The family’s only glimmer of hope is a gene therapy trial to be held in the United States this year, the first of its kind in the world for CLN5. If Hollie is accepted into the trial and he is successful, it will only slow the progression of his life-threatening illness at best.
“We don’t know much about it yet, but we hope it will be available – but there are no guarantees.”

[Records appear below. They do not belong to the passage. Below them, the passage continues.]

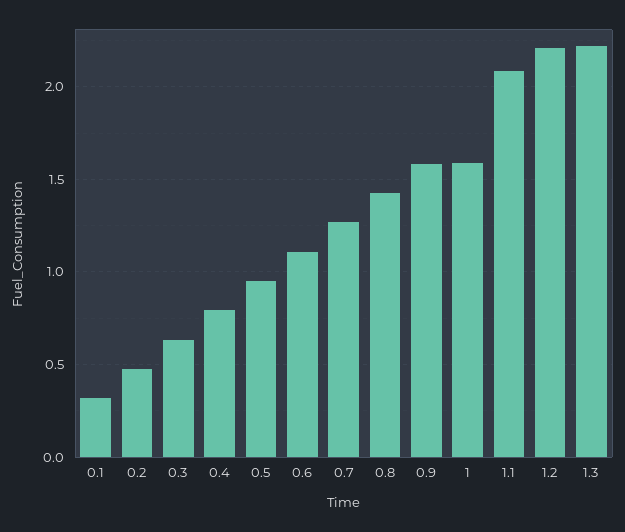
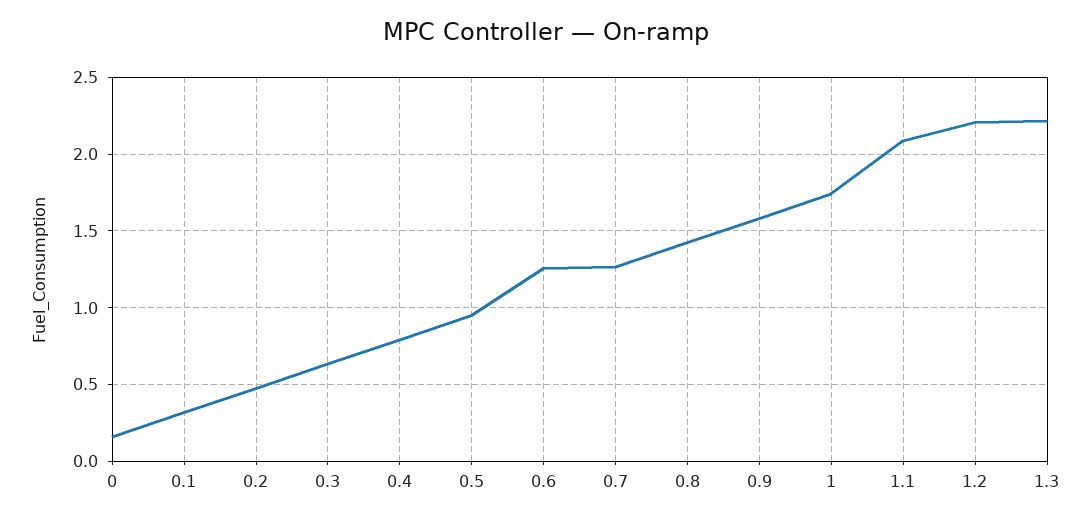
0.6: 1.1 -> 1.25
1: 1.6 -> 1.75
0: none -> 0.15

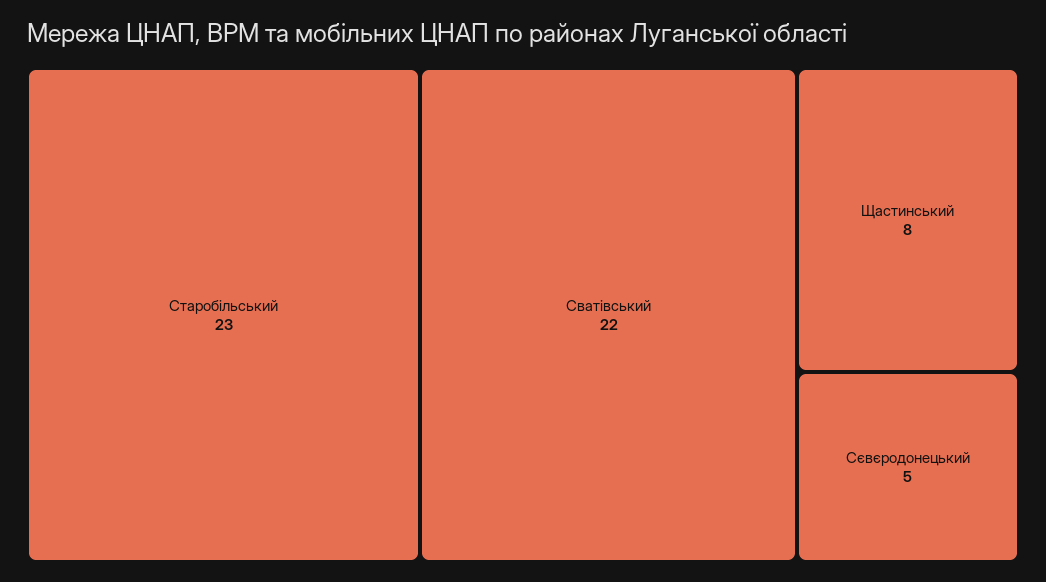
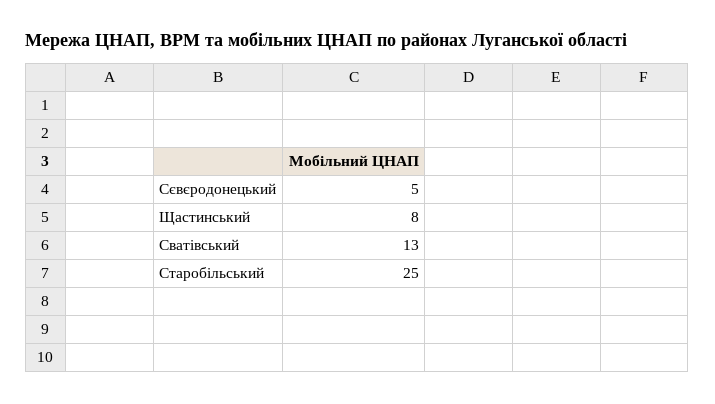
Старобільський: 23 -> 25
Сватівський: 22 -> 13

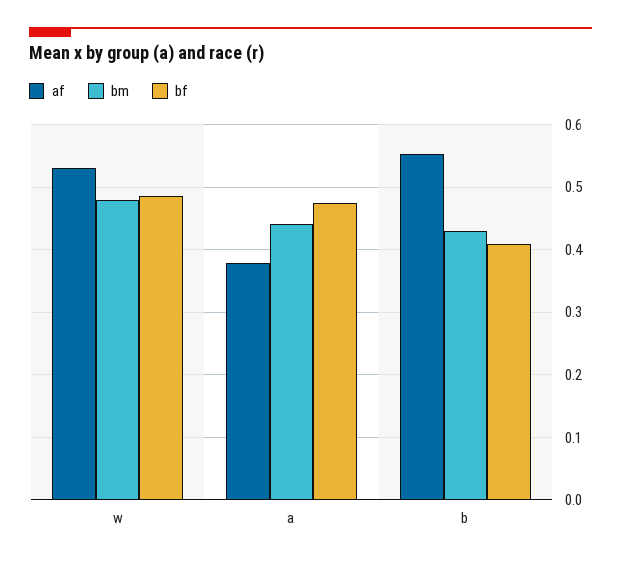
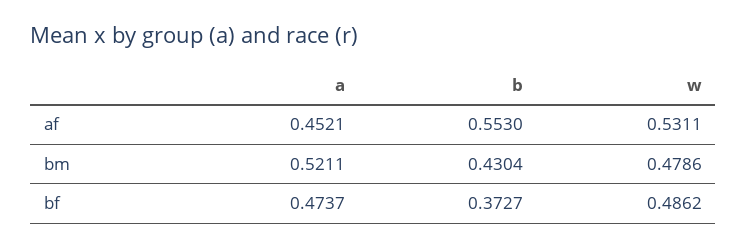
af, a: 0.38 -> 0.4521
bm, a: 0.44 -> 0.5211
bf, b: 0.41 -> 0.3727

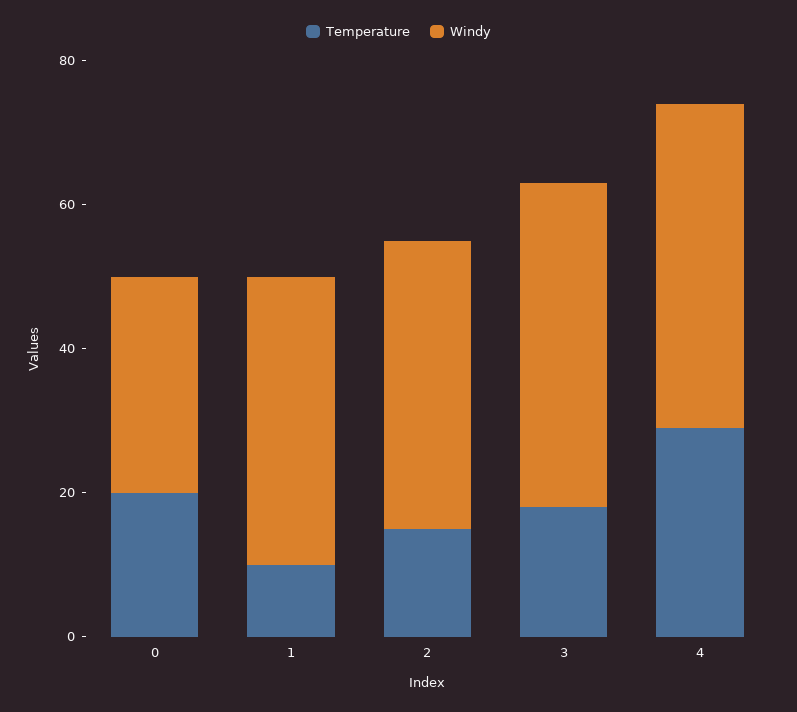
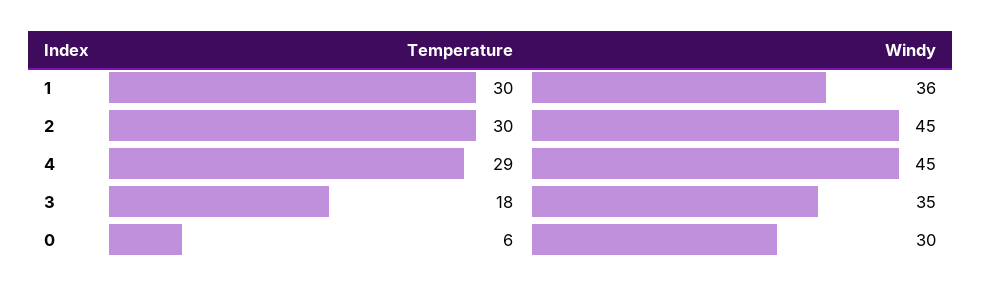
Temperature, 0: 20 -> 6
Temperature, 1: 10 -> 30
Windy, 1: 40 -> 36
Temperature, 2: 15 -> 30
Windy, 2: 40 -> 45
Windy, 3: 45 -> 35

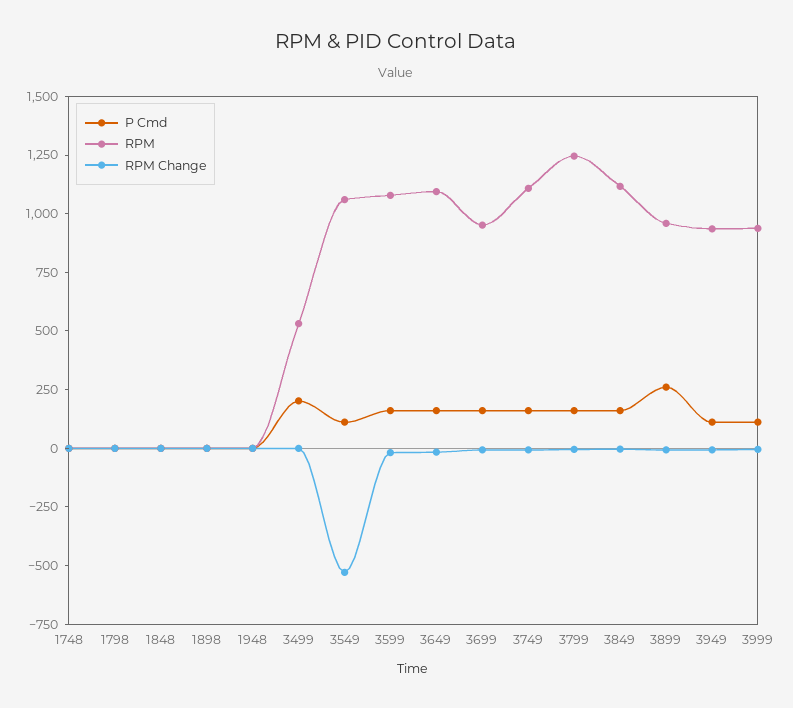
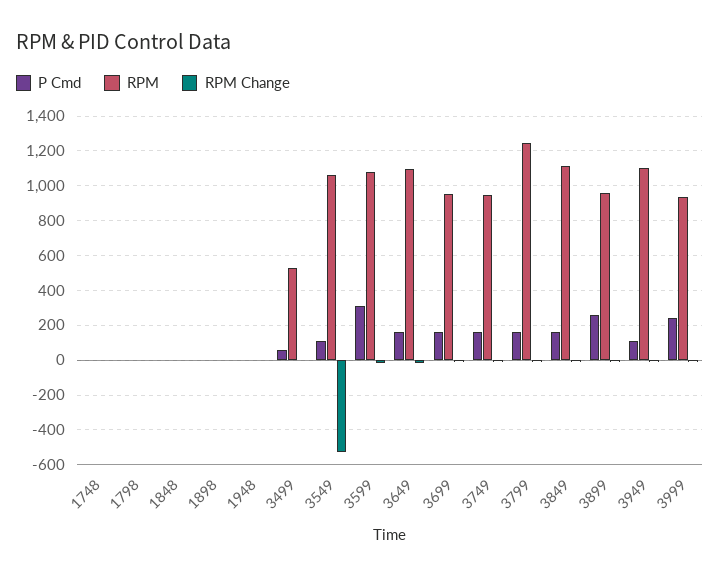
P Cmd, 3499: 200 -> 50
P Cmd, 3599: 150 -> 300
RPM, 3749: 1100 -> 950
RPM, 3949: 950 -> 1100
P Cmd, 3999: 100 -> 250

In the precious time they have left, Amanda and Craig give their brave little fighter every possible chance to have the same joyful experiences as any other child his age.
“We got her a bike that’s joined with an adult because it’s not possible for her to pedal and steer at the same time – so to see the smile on her face when she jumped and rolled was beautiful,” she says. .
“The smallest things are huge every day – she’s just the bravest little girl I know.”
“We just wanted them to enjoy their time together while they can and make amazing memories.” Source: Provided to Kidspot
“It’s like a ticking time bomb… how many more will she have?”
Hollie just spent her first Christmas with all of the extended family in Albany, as Amanda focuses on cherishing every special moment before life as they know it’s gone forever.
“Just like her birthday, it’s like a ticking time bomb… how many more will she get? We don’t know,” she said quietly.
“The girls don’t know or understand the full extent of what’s going on, and that’s the only blessing we have.
“We did everything this Christmas because we just wanted them to enjoy their time together while they could and make amazing memories. We want to do things together that we otherwise would have had. a lifetime to do.